The research findings also draw attention to the ways in which the cultural aspects of EDs, such as the fact that women are over-represented as ED patients, are poorly understood in treatment.
For instance, according to Dr. Holmes, fertility is bound up with particular ideas about ‘normal’ womanhood, so some ED patients said warnings about their reproductive health and the related assumptions about gender actually made their illness worse.
One patient who was unsure about wanting children in the future said: “It was another thing feeding into the idea that something was wrong with me.

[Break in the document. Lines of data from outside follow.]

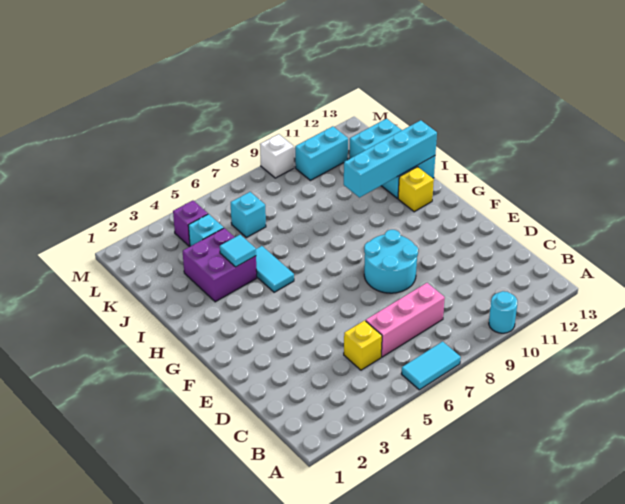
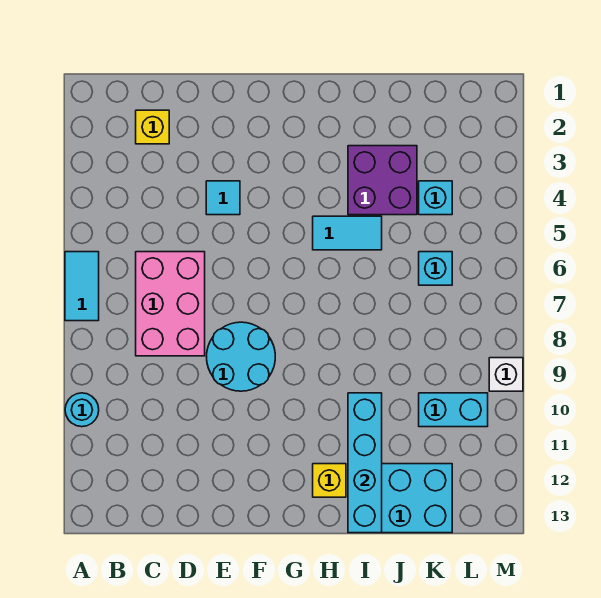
yellow 1x1 brick [344,320,382,370] -> yellow 1x1 brick moved to [136,110,169,144]
pink 1x3 brick [366,283,445,357] -> pink 2x3 brick [136,252,205,356]
cyan 1x1 tile [220,235,256,267] -> cyan 1x1 tile moved to [206,181,240,215]
purple 1x1 brick [173,201,208,246] -> none
cyan 1x2 brick [295,126,348,180] -> cyan 1x2 brick turned to [419,393,488,427]

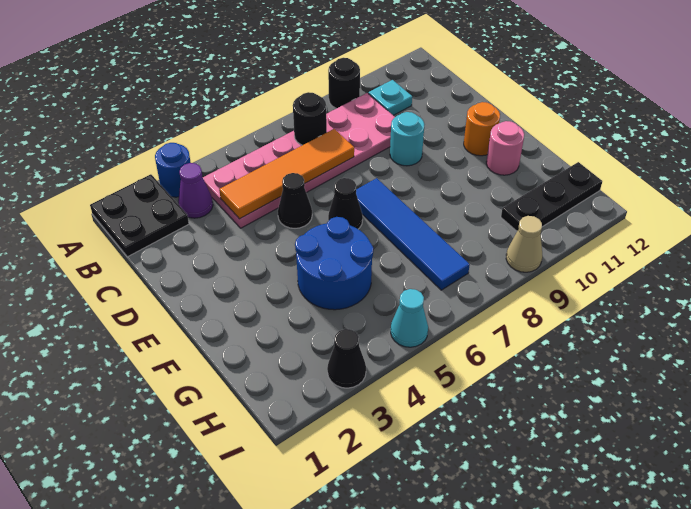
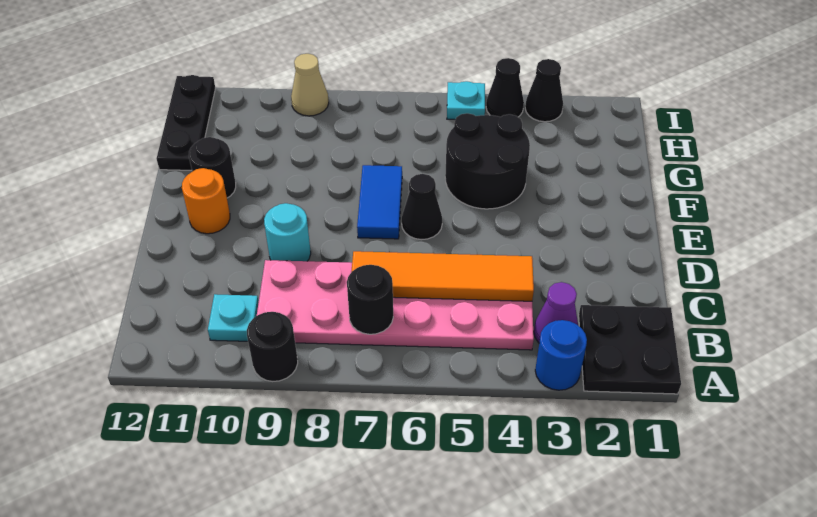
black 1x1 cone [278,173,312,228] -> black 1x1 cone moved to [486,58,524,117]
blue 1x4 tile [356,178,470,290] -> blue 1x2 tile [357,165,402,239]
blue 2x2 round brick [295,217,373,310] -> black 2x2 round brick [445,113,530,209]
pink 1x1 round brick [486,121,524,175] -> black 1x1 round brick [189,137,236,198]
black 1x3 plate [501,162,602,231] -> black 1x3 plate turned to [157,75,215,170]
cyan 1x1 cone [391,289,428,347] -> cyan 1x1 plate [447,81,485,120]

“Because these expectations [of motherhood] were everywhere – in treatment, and mentioned by friends and family – I didn’t talk about these feelings, even though they are probably one of the main reasons I got ill in the first place.”
Most of the participants in the study thought that it was important to have access to information about possible risks to reproductive health, but thought the delivery of this information could be improved.
Dr. Holmes believed medical professionals should enable patients to make informed choices about how much they want to know about EDs and fertility, and that such information should not be delivered as a warning – with the attendant power relations that poses.
She said: “Medical professionals need to be as specific as possible about what the risk to fertility actually is, as well as being candid about the fact that the evidence itself is often uncertain and unclear.
“The bottom line is, people with EDs are all individuals, with different reasons for getting ill and different reasons for getting better or not.
“By de-personalising a person with ED as ‘the patient’, the primacy is placed on the ED, rather than the person behind or within the experience of eating distress.”
The research is published in the journal of Sociology of Health and Illness.